● **Records drawn from a dataset**:
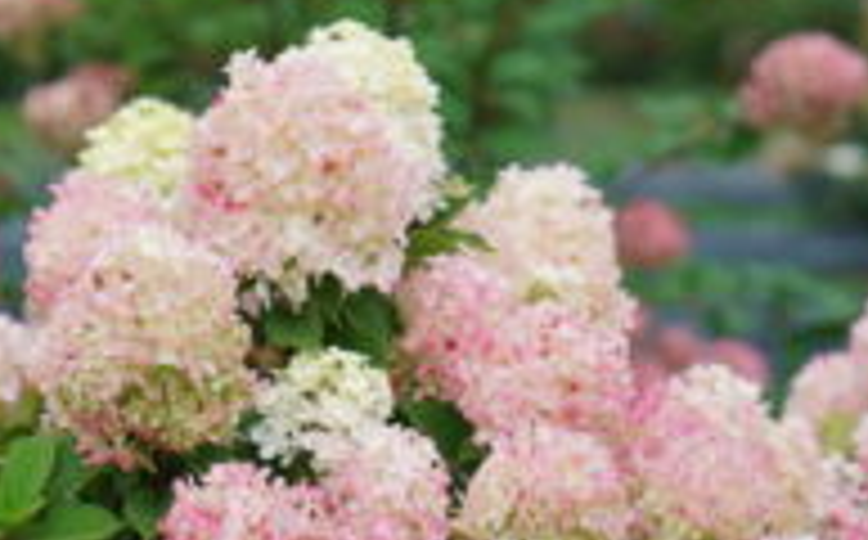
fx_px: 3401
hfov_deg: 14.5
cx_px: 319
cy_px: 425
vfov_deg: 9.1
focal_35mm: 144
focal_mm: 68
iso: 200
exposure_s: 1/320
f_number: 2.8
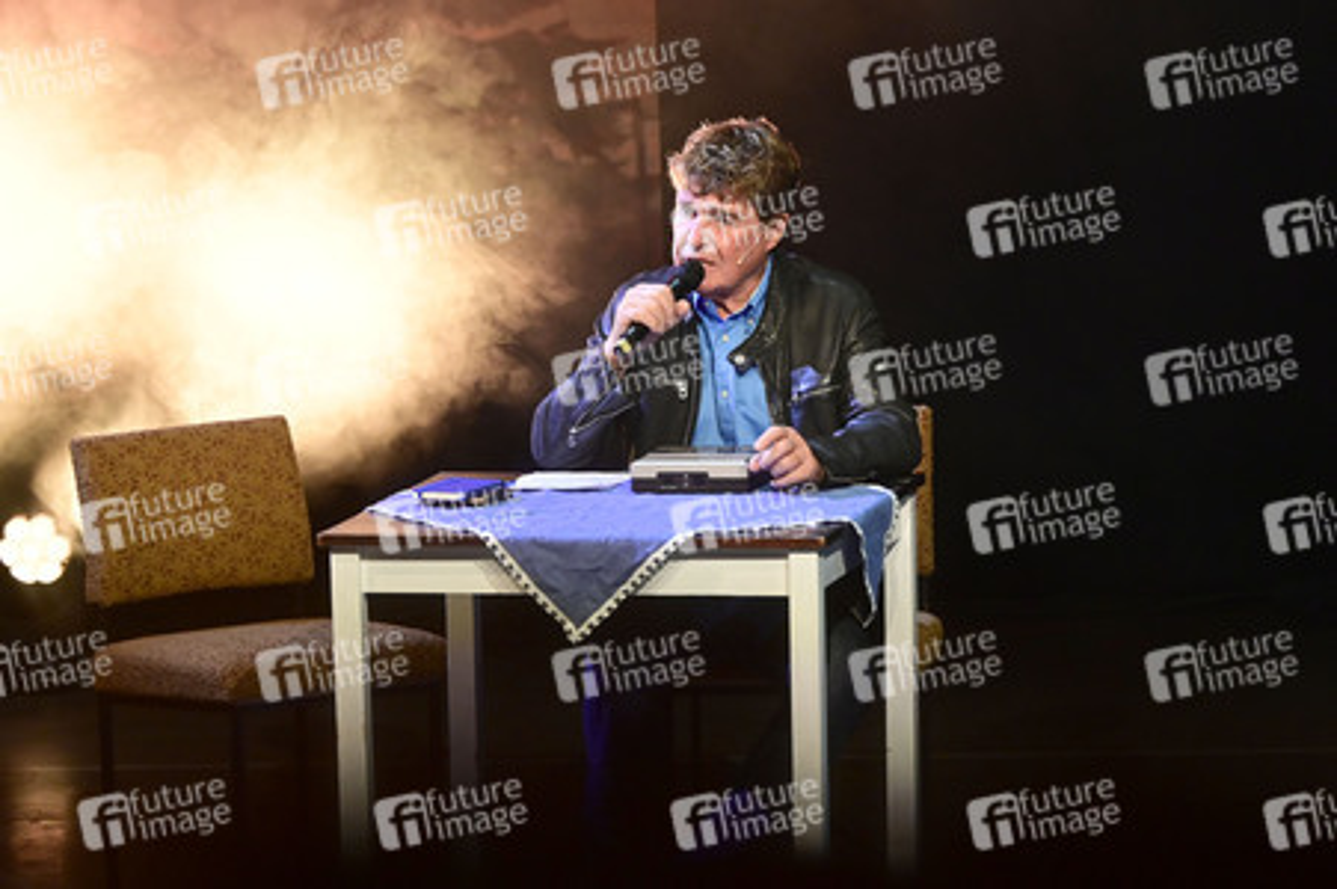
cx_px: 668
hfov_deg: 10.3
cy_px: 444
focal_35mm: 200
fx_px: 7422
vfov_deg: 6.9
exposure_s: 1/320
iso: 3200
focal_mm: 200
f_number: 4
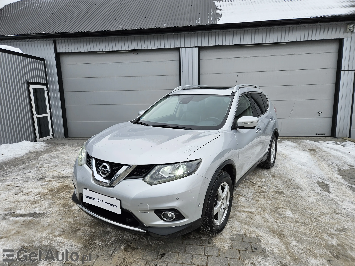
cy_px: 133
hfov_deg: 73.9
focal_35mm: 23
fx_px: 236
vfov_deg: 58.9
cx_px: 178
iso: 25
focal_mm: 5.4
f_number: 1.8
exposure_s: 1/453
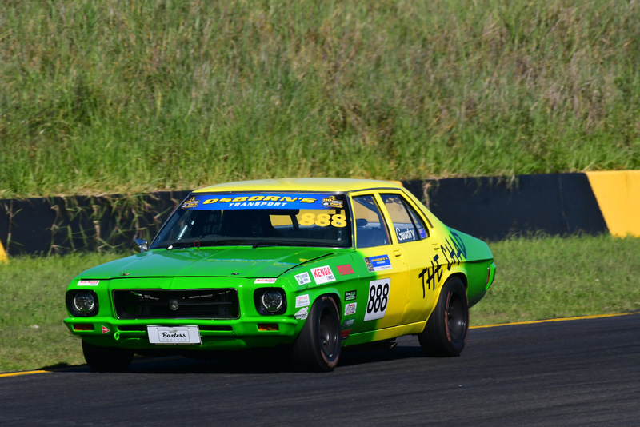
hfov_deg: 2.7
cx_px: 320
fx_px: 13337
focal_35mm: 750
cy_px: 214
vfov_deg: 1.8
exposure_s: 1/640
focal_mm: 500
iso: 400
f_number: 13
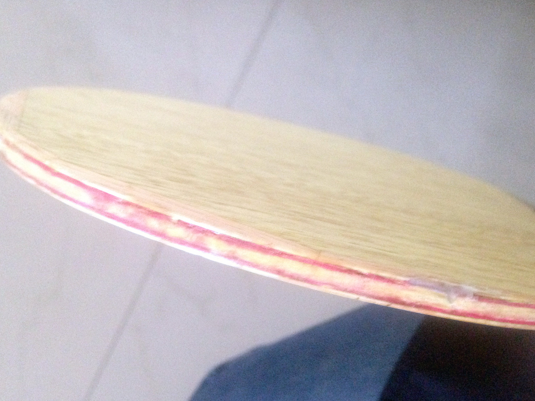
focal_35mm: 40
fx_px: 618
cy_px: 235
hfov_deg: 46.7
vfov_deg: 35.9
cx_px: 238
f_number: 2.4
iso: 400
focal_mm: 4.12
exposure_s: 1/15
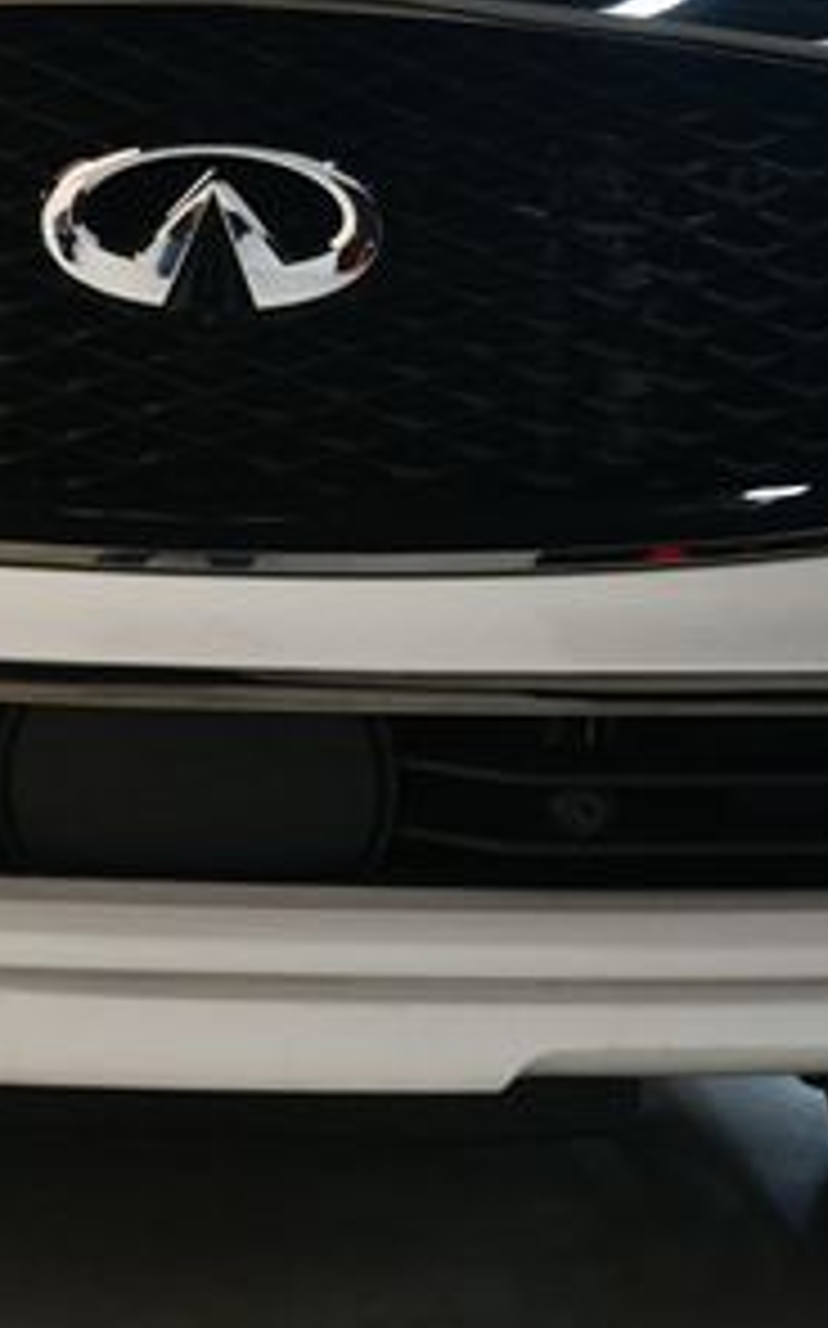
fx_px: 2640
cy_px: 414
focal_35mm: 73
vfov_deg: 28.0
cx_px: 248
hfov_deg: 17.8
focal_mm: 22
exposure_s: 1/125
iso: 1100
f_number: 3.5
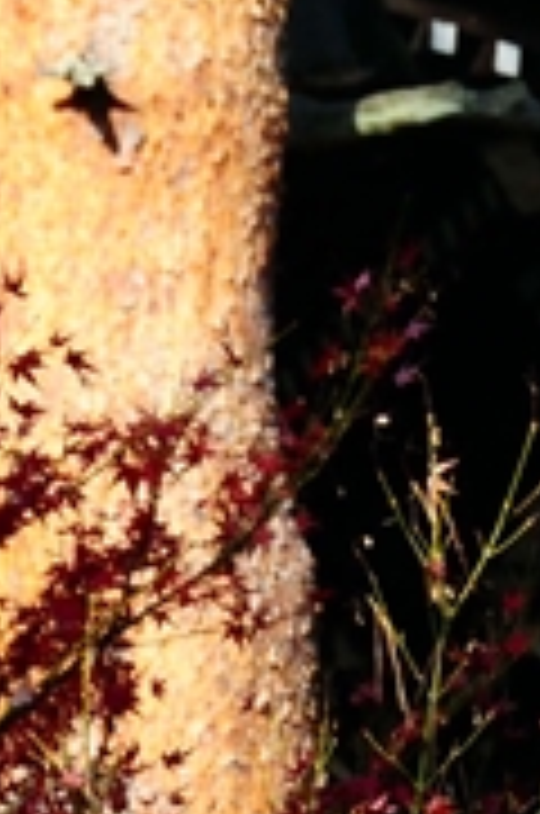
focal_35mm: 430
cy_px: 1327
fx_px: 9716
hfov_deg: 3.2
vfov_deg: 4.8
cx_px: 817
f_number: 11
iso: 1250
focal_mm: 65
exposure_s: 1/500
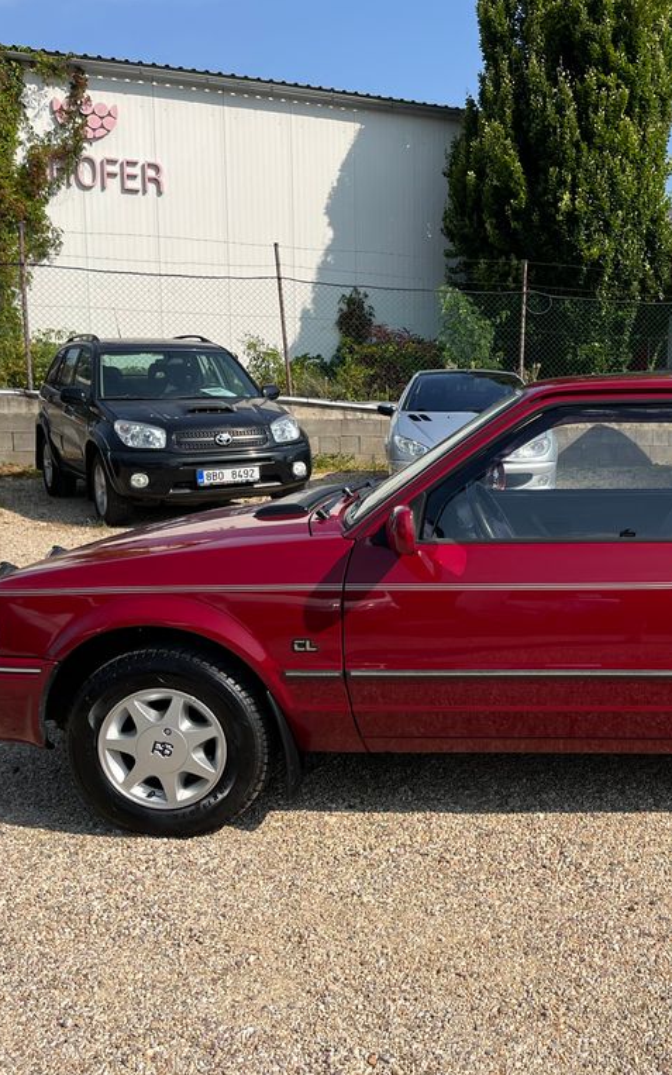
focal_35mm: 37
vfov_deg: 52.7
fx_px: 1084
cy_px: 537
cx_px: 624
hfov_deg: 32.5
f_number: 1.6
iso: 50
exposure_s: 1/2899
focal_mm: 5.1
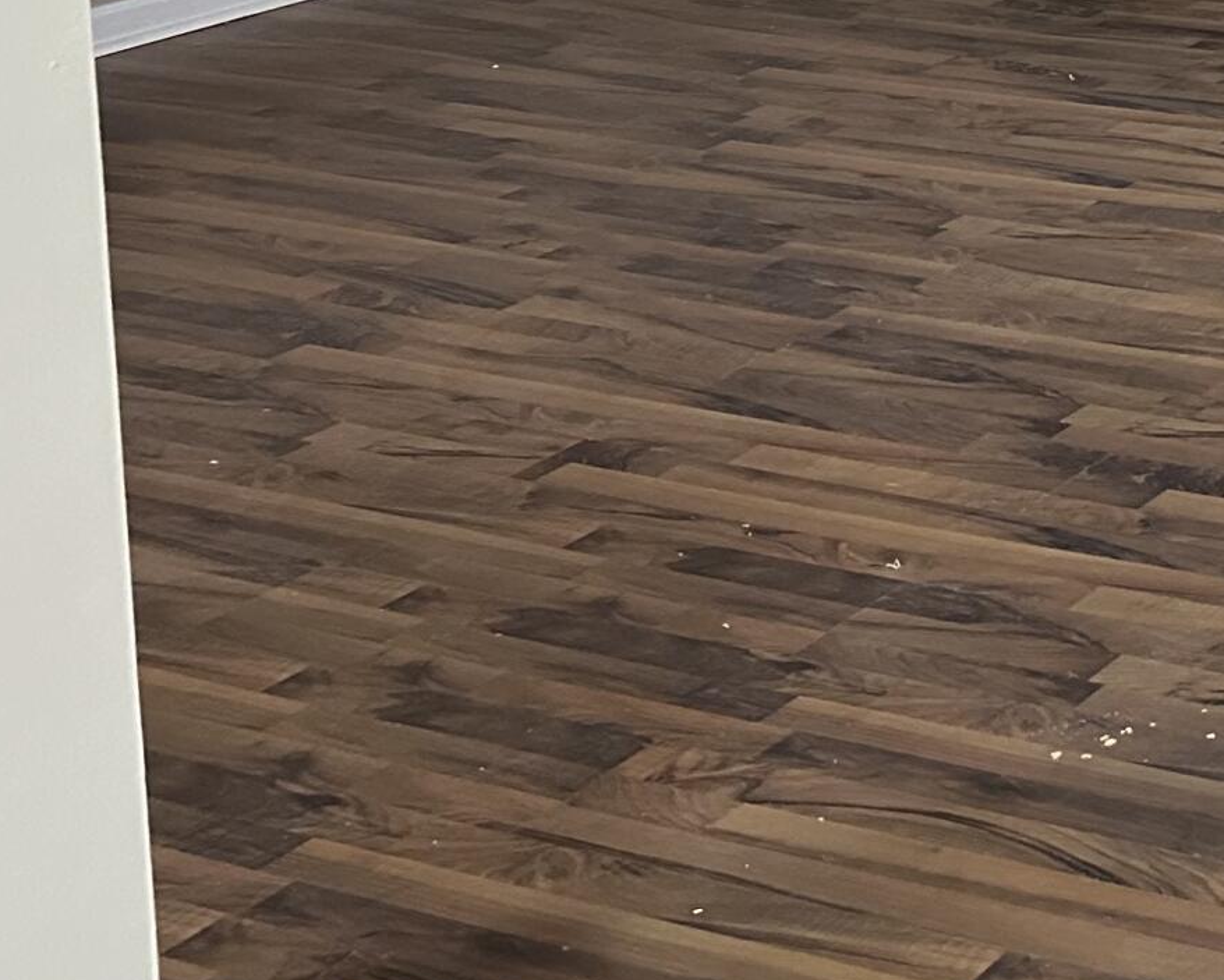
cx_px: 1988
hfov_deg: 19.7
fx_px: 2899
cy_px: -400
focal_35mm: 80
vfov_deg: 17.6
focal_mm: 6.86
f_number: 1.78
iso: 640
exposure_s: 1/60
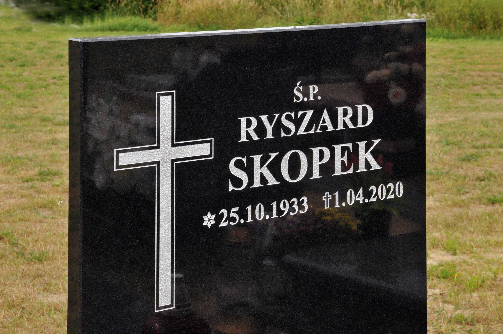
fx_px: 1088
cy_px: 167
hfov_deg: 26.0
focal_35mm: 78
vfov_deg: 17.4
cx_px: 252
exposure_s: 1/200
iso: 640
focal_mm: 52
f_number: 14
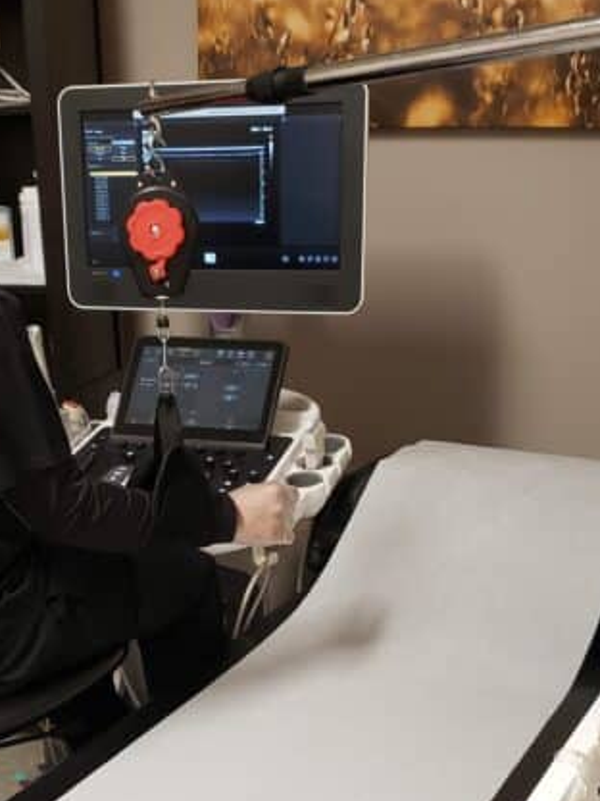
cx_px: 238
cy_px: 547
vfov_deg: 37.7
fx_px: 1156
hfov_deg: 29.0
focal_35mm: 50
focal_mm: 4.3
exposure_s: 1/60
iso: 250
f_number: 1.5
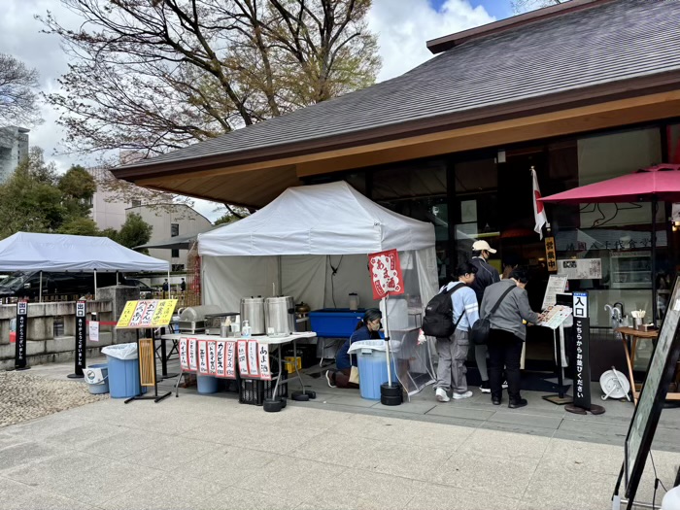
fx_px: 511
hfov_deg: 67.3
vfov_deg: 53.1
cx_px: 340
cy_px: 255
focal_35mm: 26
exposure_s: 1/1667
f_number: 1.6
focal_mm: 5.96
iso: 50
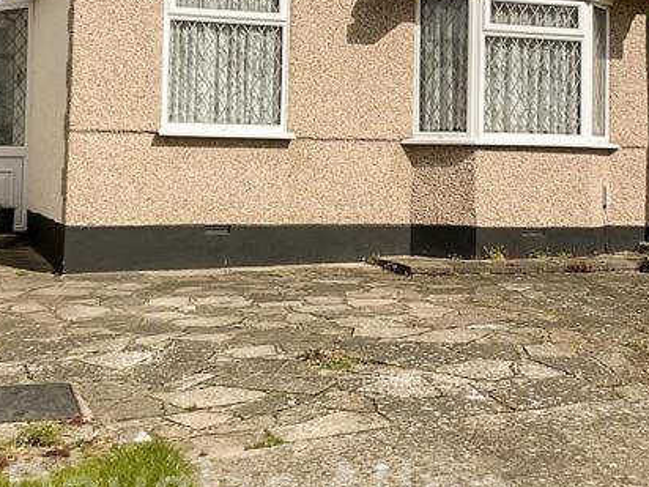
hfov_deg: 26.8
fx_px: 1350
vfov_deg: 20.2
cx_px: 444
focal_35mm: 72
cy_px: 79
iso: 16
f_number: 1.8
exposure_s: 1/3800
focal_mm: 3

● **PROMPT**: Repeat, with no pictures, every line from the top of the entries above through the line that has "f_number: 1.5", keeping each one exact.

● **EXERCISE RESPONSE**:
fx_px: 3401
hfov_deg: 14.5
cx_px: 319
cy_px: 425
vfov_deg: 9.1
focal_35mm: 144
focal_mm: 68
iso: 200
exposure_s: 1/320
f_number: 2.8
cx_px: 668
hfov_deg: 10.3
cy_px: 444
focal_35mm: 200
fx_px: 7422
vfov_deg: 6.9
exposure_s: 1/320
iso: 3200
focal_mm: 200
f_number: 4
cy_px: 133
hfov_deg: 73.9
focal_35mm: 23
fx_px: 236
vfov_deg: 58.9
cx_px: 178
iso: 25
focal_mm: 5.4
f_number: 1.8
exposure_s: 1/453
hfov_deg: 2.7
cx_px: 320
fx_px: 13337
focal_35mm: 750
cy_px: 214
vfov_deg: 1.8
exposure_s: 1/640
focal_mm: 500
iso: 400
f_number: 13
focal_35mm: 40
fx_px: 618
cy_px: 235
hfov_deg: 46.7
vfov_deg: 35.9
cx_px: 238
f_number: 2.4
iso: 400
focal_mm: 4.12
exposure_s: 1/15
fx_px: 2640
cy_px: 414
focal_35mm: 73
vfov_deg: 28.0
cx_px: 248
hfov_deg: 17.8
focal_mm: 22
exposure_s: 1/125
iso: 1100
f_number: 3.5
focal_35mm: 430
cy_px: 1327
fx_px: 9716
hfov_deg: 3.2
vfov_deg: 4.8
cx_px: 817
f_number: 11
iso: 1250
focal_mm: 65
exposure_s: 1/500
focal_35mm: 37
vfov_deg: 52.7
fx_px: 1084
cy_px: 537
cx_px: 624
hfov_deg: 32.5
f_number: 1.6
iso: 50
exposure_s: 1/2899
focal_mm: 5.1
cx_px: 1988
hfov_deg: 19.7
fx_px: 2899
cy_px: -400
focal_35mm: 80
vfov_deg: 17.6
focal_mm: 6.86
f_number: 1.78
iso: 640
exposure_s: 1/60
fx_px: 1088
cy_px: 167
hfov_deg: 26.0
focal_35mm: 78
vfov_deg: 17.4
cx_px: 252
exposure_s: 1/200
iso: 640
focal_mm: 52
f_number: 14
cx_px: 238
cy_px: 547
vfov_deg: 37.7
fx_px: 1156
hfov_deg: 29.0
focal_35mm: 50
focal_mm: 4.3
exposure_s: 1/60
iso: 250
f_number: 1.5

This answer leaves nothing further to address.